制御不能の私で向き合う

 今月の頭から書き始めた長編小説が、七十枚を超えたあたりで行きづまってしまった。
 単に「ここらで一度全体を見渡して、設定や人物造形を練り直したい」というも気持ちもあったけど、原因不明の閉塞感に息苦しくなってしまって、ちょっと投げ出したくなってきたというの方が大きかった。 

 それで、長編の方はしばらく眠らせておくことにして、息抜きに別の短編を書き始めたわけだけれど……。

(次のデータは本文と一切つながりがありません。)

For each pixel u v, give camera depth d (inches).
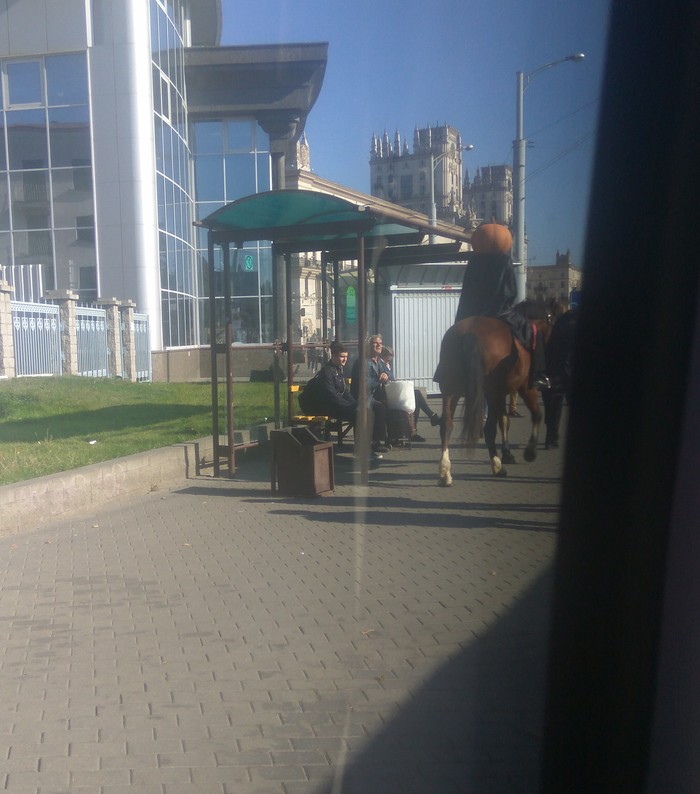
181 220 1213.7
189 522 315.6
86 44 1051.3
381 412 366.0
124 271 1068.5
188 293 1242.0
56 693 169.8
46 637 200.5
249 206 362.9
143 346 1037.2
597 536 107.0
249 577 243.1
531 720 112.1
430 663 164.1
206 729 153.4
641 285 104.2
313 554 264.7
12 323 758.5
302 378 942.4
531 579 113.4
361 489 178.9
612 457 106.3
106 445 450.9
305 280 1189.7
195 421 568.1
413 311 352.8
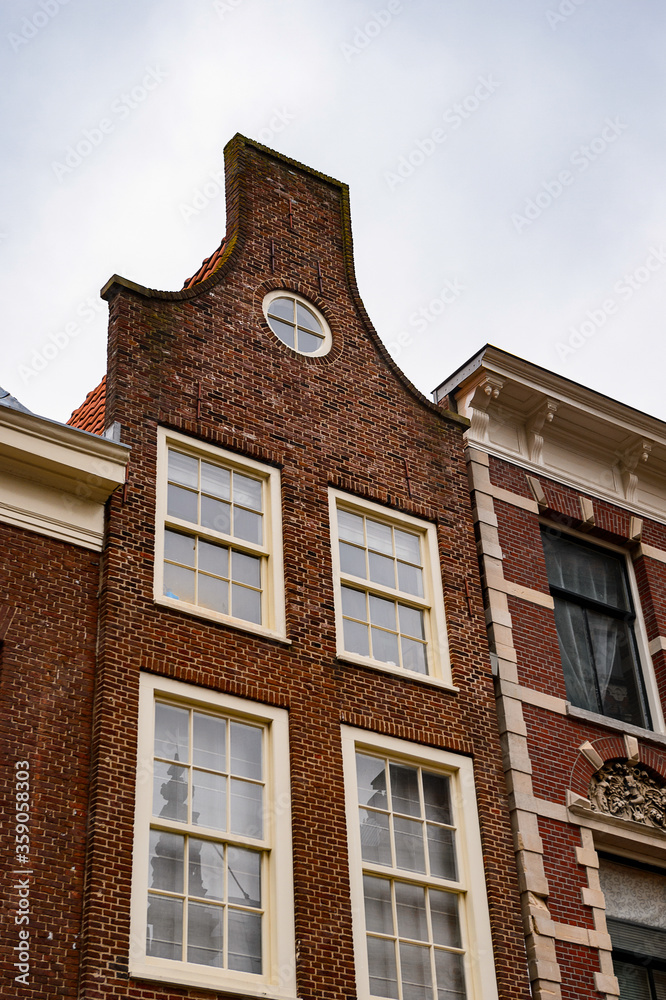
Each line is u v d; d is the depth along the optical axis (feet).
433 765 46.83
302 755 43.14
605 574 60.03
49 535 41.98
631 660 58.29
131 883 37.42
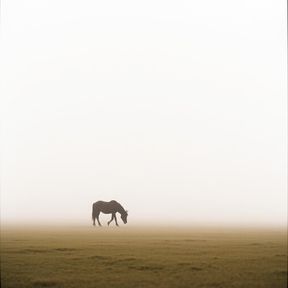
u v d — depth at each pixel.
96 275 21.98
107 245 35.00
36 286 19.89
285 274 21.80
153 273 22.41
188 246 34.16
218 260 26.17
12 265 24.80
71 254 29.30
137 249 32.09
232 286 19.50
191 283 20.06
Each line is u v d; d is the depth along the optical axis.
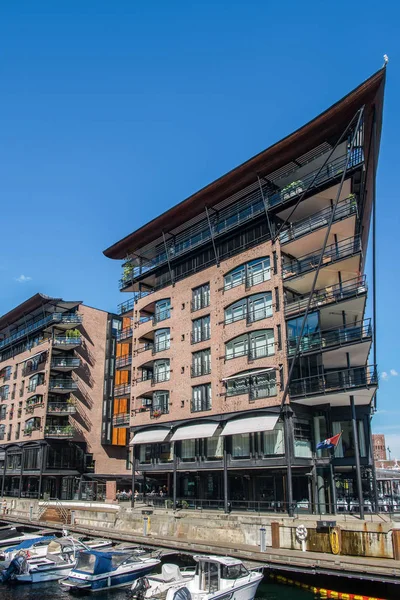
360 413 36.28
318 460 35.50
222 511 37.22
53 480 65.00
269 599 23.97
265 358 37.44
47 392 65.12
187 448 42.06
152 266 51.81
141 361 49.38
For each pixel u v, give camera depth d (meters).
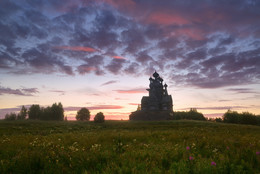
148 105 102.06
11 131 23.34
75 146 7.25
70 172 4.11
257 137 10.96
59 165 4.50
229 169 4.05
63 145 7.49
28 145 7.77
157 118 93.38
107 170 4.00
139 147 7.19
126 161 4.70
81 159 5.00
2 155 5.66
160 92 107.12
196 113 110.44
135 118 96.62
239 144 7.80
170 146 7.18
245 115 89.06
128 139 9.84
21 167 4.36
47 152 5.95
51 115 122.81
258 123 90.75
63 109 128.00
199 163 4.35
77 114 110.19
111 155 5.54
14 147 7.23
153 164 4.45
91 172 4.04
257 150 5.90
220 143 8.25
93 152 5.83
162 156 5.31
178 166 4.24
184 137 10.55
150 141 8.80
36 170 4.41
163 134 12.33
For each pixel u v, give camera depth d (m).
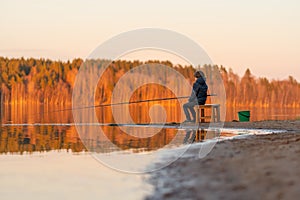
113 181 6.64
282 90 65.81
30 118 27.84
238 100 63.03
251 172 6.25
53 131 15.99
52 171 7.51
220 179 6.18
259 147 8.57
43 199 5.71
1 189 6.23
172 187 6.06
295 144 8.73
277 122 16.78
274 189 5.33
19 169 7.73
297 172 5.91
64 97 73.50
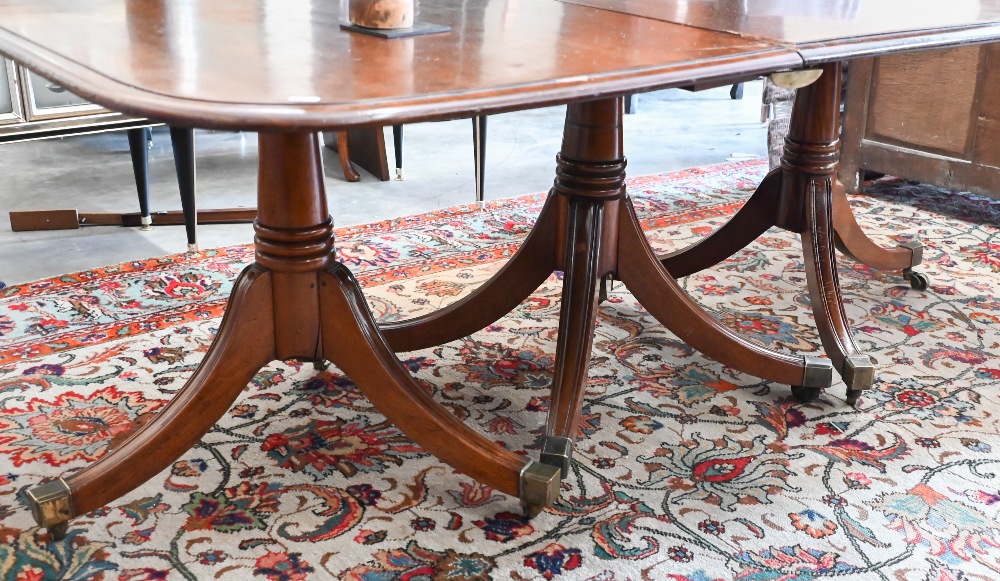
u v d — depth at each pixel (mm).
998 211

 昨日、『意味のあることをずっと続ける危険性』(by.しいたけのブログ)という記事を読んでいて、ひとつ重要なことに気がついた。

 以下、上の記事を引用しながら語らせていただく。

「意味のあることを集中的に、ギュッと力を込めてやり続けてきた人は途中で壊れるか、本人が気づかないうちに失速しやすい」

 この記事自体は「生き方」について書かれたものなのだけど、これって小説にも当てはまるなあ、と。
 私が陥っていたのはまさにこの部分で、膨らもうとする物語を強引にねじ伏せ、本筋に必要な部分だけを残そうとする行為は、いま考えると「洗練」を通り越している。あれは過剰なダイエットでしかなかった。
 自分では隅々まで鍛え上げていたつもりが、いざ鏡の前に立ってみると、そこに映ったのは無残に肉の削げ落ちた骸骨のような身体。
 壊れる前に離れることができたのは幸いだったと言えよう。

自分がやっていることが全部「本編」を進めるためのものになると急激に失速する。その人の人生の本編の豊かさを彩るものって、その本編の周りにどれだけ「くだらない」ともされるサブストーリーがあるかどうかってけっこう重要な意味合いを持ってくる。

「神は細部に宿る」という言葉がある。小説の世界では、細部を丁寧に作り込むことが作品の魅力に繋がる、といった意味で使われている。(たぶん)
 この細部には、意味のないくだりも含まれるのだという大切なことを、私は見落としていた。

意味があるものを作っていくためには「意味がないもの」の大切さが必ず生きてくる。

 そもそも「意味があるもの」ってなんだろう。さらっと辞書で調べてみたところ、「存在するにふさわしい価値」などという言葉が出てきた。
 人って本当に二分化するのが好きなのだなあ。かくいう私も、根底に「意味のあることを為さなくては」という義務感を抱えています。

 洗練されたものを目指すのもいいけれど、とにかく一度制御を外した自分で書くことと向き合ってみよう。

 バランスを取るのは、それからだ。